To determine if paclitaxel added to ifosfamide as first-line treatment for advanced uterine carcinosarcoma (CS) improves overall survival (OS), progression-free survival (PFS), response, and toxicity. Eligible patients had measurable stage III or IV, persistent, or recurrent uterine CS. Random assignment to treatment was between ifosfamide 2.0 g/m2 intravenously (IV) daily for 3 days (arm 1) or ifosfamide 1.6 g/m2 IV daily for 3 days plus paclitaxel 135 mg/m2 by 3-hour infusion day 1 (arm 2).
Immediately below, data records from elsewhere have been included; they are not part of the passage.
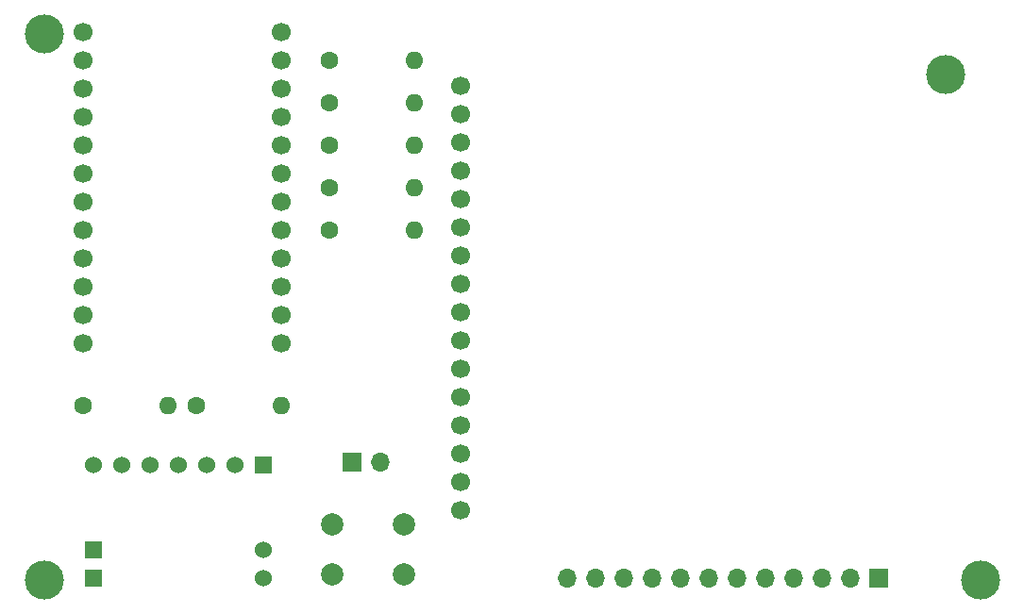
<source format=gbs>
G04 #@! TF.GenerationSoftware,KiCad,Pcbnew,6.0.0-d3dd2cf0fa~116~ubuntu20.04.1*
G04 #@! TF.CreationDate,2022-01-15T15:11:49+09:00*
G04 #@! TF.ProjectId,fg06-c3dev-revb,66673036-2d63-4336-9465-762d72657662,rev?*
G04 #@! TF.SameCoordinates,Original*
G04 #@! TF.FileFunction,Soldermask,Bot*
G04 #@! TF.FilePolarity,Negative*
%FSLAX46Y46*%
G04 Gerber Fmt 4.6, Leading zero omitted, Abs format (unit mm)*
G04 Created by KiCad (PCBNEW 6.0.0-d3dd2cf0fa~116~ubuntu20.04.1) date 2022-01-15 15:11:49*
%MOMM*%
%LPD*%
G01*
G04 APERTURE LIST*
%ADD10C,1.600000*%
%ADD11O,1.600000X1.600000*%
%ADD12C,2.000000*%
%ADD13R,1.700000X1.700000*%
%ADD14O,1.700000X1.700000*%
%ADD15C,3.500000*%
%ADD16C,1.700000*%
%ADD17C,1.524000*%
%ADD18R,1.524000X1.524000*%
G04 APERTURE END LIST*
D10*
G04 #@! TO.C,R5*
X68580000Y-51054000D03*
D11*
X76200000Y-51054000D03*
G04 #@! TD*
D12*
G04 #@! TO.C,SW1*
X68834000Y-85126000D03*
X75334000Y-85126000D03*
X68834000Y-89626000D03*
X75334000Y-89626000D03*
G04 #@! TD*
D13*
G04 #@! TO.C,J1*
X117856000Y-89916000D03*
D14*
X115316000Y-89916000D03*
X112776000Y-89916000D03*
X110236000Y-89916000D03*
X107696000Y-89916000D03*
X105156000Y-89916000D03*
X102616000Y-89916000D03*
X100076000Y-89916000D03*
X97536000Y-89916000D03*
X94996000Y-89916000D03*
X92456000Y-89916000D03*
X89916000Y-89916000D03*
G04 #@! TD*
D13*
G04 #@! TO.C,JP1*
X70607000Y-79502000D03*
D14*
X73147000Y-79502000D03*
G04 #@! TD*
D10*
G04 #@! TO.C,R4*
X68580000Y-47244000D03*
D11*
X76200000Y-47244000D03*
G04 #@! TD*
D15*
G04 #@! TO.C,REF4*
X127000000Y-90090000D03*
G04 #@! TD*
D10*
G04 #@! TO.C,R7*
X68580000Y-58674000D03*
D11*
X76200000Y-58674000D03*
G04 #@! TD*
D10*
G04 #@! TO.C,R6*
X68580000Y-54864000D03*
D11*
X76200000Y-54864000D03*
G04 #@! TD*
D15*
G04 #@! TO.C,REF2*
X43000000Y-90090000D03*
G04 #@! TD*
G04 #@! TO.C,REF1*
X43000000Y-41090000D03*
G04 #@! TD*
D16*
G04 #@! TO.C,U2*
X64262000Y-68834000D03*
X64262000Y-66294000D03*
X64262000Y-63754000D03*
X64262000Y-61214000D03*
X64262000Y-58674000D03*
X64262000Y-56134000D03*
X64262000Y-53594000D03*
X64262000Y-51054000D03*
X64262000Y-48514000D03*
X64262000Y-45974000D03*
X64262000Y-43434000D03*
X64262000Y-40894000D03*
X46482000Y-40894000D03*
X46482000Y-43434000D03*
X46482000Y-45974000D03*
X46482000Y-48514000D03*
X46482000Y-51054000D03*
X46482000Y-53594000D03*
X46482000Y-56134000D03*
X46482000Y-58674000D03*
X46482000Y-61214000D03*
X46482000Y-63754000D03*
X46482000Y-66294000D03*
X46482000Y-68834000D03*
G04 #@! TD*
D15*
G04 #@! TO.C,REF3*
X123930000Y-44690000D03*
G04 #@! TD*
D10*
G04 #@! TO.C,R1*
X46482000Y-74422000D03*
D11*
X54102000Y-74422000D03*
G04 #@! TD*
D10*
G04 #@! TO.C,R2*
X56642000Y-74422000D03*
D11*
X64262000Y-74422000D03*
G04 #@! TD*
D17*
G04 #@! TO.C,U1*
X62718000Y-87364000D03*
X62718000Y-89904000D03*
D18*
X47478000Y-89904000D03*
X47478000Y-87364000D03*
X62718000Y-79744000D03*
D17*
X60178000Y-79744000D03*
X57638000Y-79744000D03*
X55098000Y-79744000D03*
X52558000Y-79744000D03*
X50018000Y-79744000D03*
X47478000Y-79744000D03*
G04 #@! TD*
D16*
G04 #@! TO.C,U3*
X80380000Y-45720000D03*
X80380000Y-48260000D03*
X80380000Y-50800000D03*
X80380000Y-53340000D03*
X80380000Y-55880000D03*
X80380000Y-58420000D03*
X80380000Y-60960000D03*
X80380000Y-63500000D03*
X80380000Y-66040000D03*
X80380000Y-68580000D03*
X80380000Y-71120000D03*
X80380000Y-73660000D03*
X80380000Y-76200000D03*
X80380000Y-78740000D03*
X80380000Y-81280000D03*
X80380000Y-83820000D03*
G04 #@! TD*
D10*
G04 #@! TO.C,R3*
X68580000Y-43434000D03*
D11*
X76200000Y-43434000D03*
G04 #@! TD*
M02*

</source>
Mesna was administered similarly (both arms); filgrastim began on day 4 (arm 2). Cycles were repeated every 21 days up to eight cycles. Of 214 patients enrolled, 179 were eligible (arm 1, 91 patients; arm 2, 88 patients). Arm 2 patients experienced more frequent and severe sensory neuropathy (grade 1 to 4; 8% v 30%). The crude response rate was 29% (arm 1) and 45% (arm 2). The odds of response stratified by performance status were 2.21 greater in arm 2 (P = .017). Median PFS and OS, respectively, for arm 1 compared with arm 2 were 3.6 v 5.8 months and 8.4 v 13.5 months, respectively. There was a 31% decrease in the hazard of death (hazard ratio [HR], 0.69; 95% CI, 0.49 to 0.97; P = .03) and a 29% decrease in the hazard of progression (HR, 0.71; 95% CI, 0.51 to 0.97; P = .03) relative to arm 1 when stratifying by performance status. OS was significantly improved in arm 2, and toxicities were as expected and manageable. However, the need for active new agents persists, given that OS remains relatively poor in this disease.